Die Festivals selbst sind kein Problem, es hat sie immer gegeben. Rücksicht muss man aber nehmen, wenn man einen Künstler auf ein Festival bucht, der dann zwei Wochen später ohnehin auf dem Donauinselfest spielt. Umgekehrt macht man es aber trotzdem schon auch.

Wie preissensibel ist das Publikum denn heute?

Die Besucher achten auf Ticketpreise. Wenn man es übertreibt, bekommt man seine Watschen ab, weil die Karten nicht gekauft werden. Ein eigenartiges Verhalten gibt es aber. Die ganz teuren Tickets in den besten ein, zwei Kategorien, sind immer die ersten, die ausverkauft sind. Es dauert am längsten, billige Tickets zu verkaufen.

Wie viel kann man für ein Konzert überhaupt verlangen?

Das ist eine Gefühlssache, und es geht auch um die Zielgruppe, die man anspricht. Jüngere sind eher preissensibel. Wenn etwa Rod Stewart auftritt, kommen Leute, die das Geld auch ausgeben wollen. Die Künstler wissen aber, dass der Veranstalter teurere Preise nimmt.

Wie kommt man eigentlich dazu, internationale Bands zu buchen?

Das war eine Entwicklung. Ich habe ab 1994/1995 die Programmintendanz in Wiesen gemacht. Da wächst man mit den Bands mit. 2004 kam es zu dem Punkt, als meine Bands, Metallica und die Red Hot Chili Peppers, nicht mehr nach Wiesen gepasst haben. Es war die Frage, ob ich klein weitermache oder ob ich woanders selbst ein großes Festival auf die Beine stelle. Letzteres habe ich mit dem Aerodrome auch gemacht.

Wie schwer war das?

Als ich die Entscheidung gefällt habe, war es nicht schwer.
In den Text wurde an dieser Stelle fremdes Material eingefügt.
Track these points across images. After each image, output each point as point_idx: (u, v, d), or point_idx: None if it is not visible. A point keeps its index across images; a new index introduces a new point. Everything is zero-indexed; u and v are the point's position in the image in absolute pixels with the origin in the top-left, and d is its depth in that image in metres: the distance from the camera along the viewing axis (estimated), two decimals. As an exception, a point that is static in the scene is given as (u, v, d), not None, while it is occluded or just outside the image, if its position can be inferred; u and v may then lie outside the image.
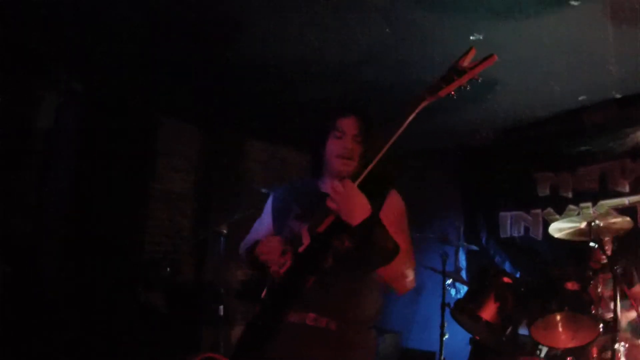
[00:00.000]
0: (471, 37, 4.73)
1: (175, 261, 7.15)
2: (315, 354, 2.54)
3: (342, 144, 2.71)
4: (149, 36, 5.16)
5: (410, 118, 2.37)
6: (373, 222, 2.42)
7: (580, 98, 5.96)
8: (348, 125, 2.74)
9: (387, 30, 4.78)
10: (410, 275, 2.63)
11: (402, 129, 2.37)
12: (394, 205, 2.72)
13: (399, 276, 2.60)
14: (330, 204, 2.40)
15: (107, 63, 5.81)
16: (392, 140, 2.38)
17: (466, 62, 2.36)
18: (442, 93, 2.38)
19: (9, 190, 5.92)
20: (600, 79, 5.48)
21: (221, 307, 5.55)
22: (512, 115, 6.55)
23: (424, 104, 2.39)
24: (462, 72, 2.35)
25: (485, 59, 2.35)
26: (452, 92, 2.39)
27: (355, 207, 2.39)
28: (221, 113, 7.34)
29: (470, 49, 2.39)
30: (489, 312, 4.87)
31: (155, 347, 6.04)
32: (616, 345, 4.20)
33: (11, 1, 4.65)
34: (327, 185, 2.67)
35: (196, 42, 5.24)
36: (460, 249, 7.06)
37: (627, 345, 4.40)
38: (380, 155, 2.39)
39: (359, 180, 2.41)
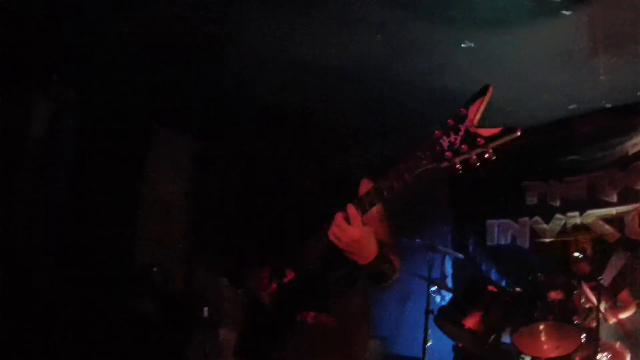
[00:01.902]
0: (462, 45, 4.74)
1: (165, 268, 7.13)
2: (321, 350, 2.62)
3: None
4: (143, 44, 5.16)
5: (406, 184, 2.08)
6: (381, 259, 2.37)
7: (570, 107, 5.96)
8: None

Im Nachhinein muss ich aber sagen, dass ich damals unbedarft an die Sache herangegangen bin, auch war ich einige Jahre jünger. Heute hätte ich das nicht mehr gemacht.

Warum?

Als ich gestartet bin, gab es Konkurrenz durch Altveranstalter und Deutsche, die in den Markt wollten. Ich habe damals ein Haus gebaut, hatte zwei kleine Kinder. Ich habe von null auf mit sehr hohem Risiko begonnen, es ging um Millionen. Da war keine Bank da, die dir einen Kredit gegeben hat. Man ist mit den Einkünften aus den Konzerten gestartet. Mein erstes Konzert in der Selbstständigkeit war Candy Dulfer in der Arena Wien. Das war gleich ein Patzenverlust. Das war der Start in die neue Karriere.

Was macht man in so einer Situation?

Nach vorn schauen und wissen, dass Konzerte kommen, bei denen es besser geht.

War es Ihr Ziel, Ihre Firma derartig auszubauen?

Nein. Ich bin nie mit dem Ziel in das Geschäft gegangen, groß, reich oder Monopolist zu werden. Ich wollte Spaß haben und konnte mein Hobby, im Gegensatz zu anderen, zum Beruf machen.

Sind Sie denn reich?

Es hat mich definitiv reicher gemacht, als wenn ich das Betriebswirtschaftsstudium fertiggemacht hätte. Insofern habe ich die richtige Entscheidung getroffen.

Was gönnen Sie sich?

Zeit mit meinen Kindern. Ich versuche trotz Flugangst, in andere Länder zu kommen. Das Leben genießen, gut Essen gehen. Man versucht, sich gewisse Dinge zu erfüllen und sich das Leben langsam einfacher zu machen.

ZUR PERSON

Ewald Tatar (*1966) stammt aus dem Burgenland. Sein BWL-Studium brach er ab und arbeitete sich in Wiesen (bekannt für seine Jazzfestivals) hoch. Mit dem Aerodrome-Festival wagte er 2004 den Schritt in die Selbstständigkeit. Seine Firma Barracuda veranstaltet Konzerte und Festivals, etwa das Nova Rock.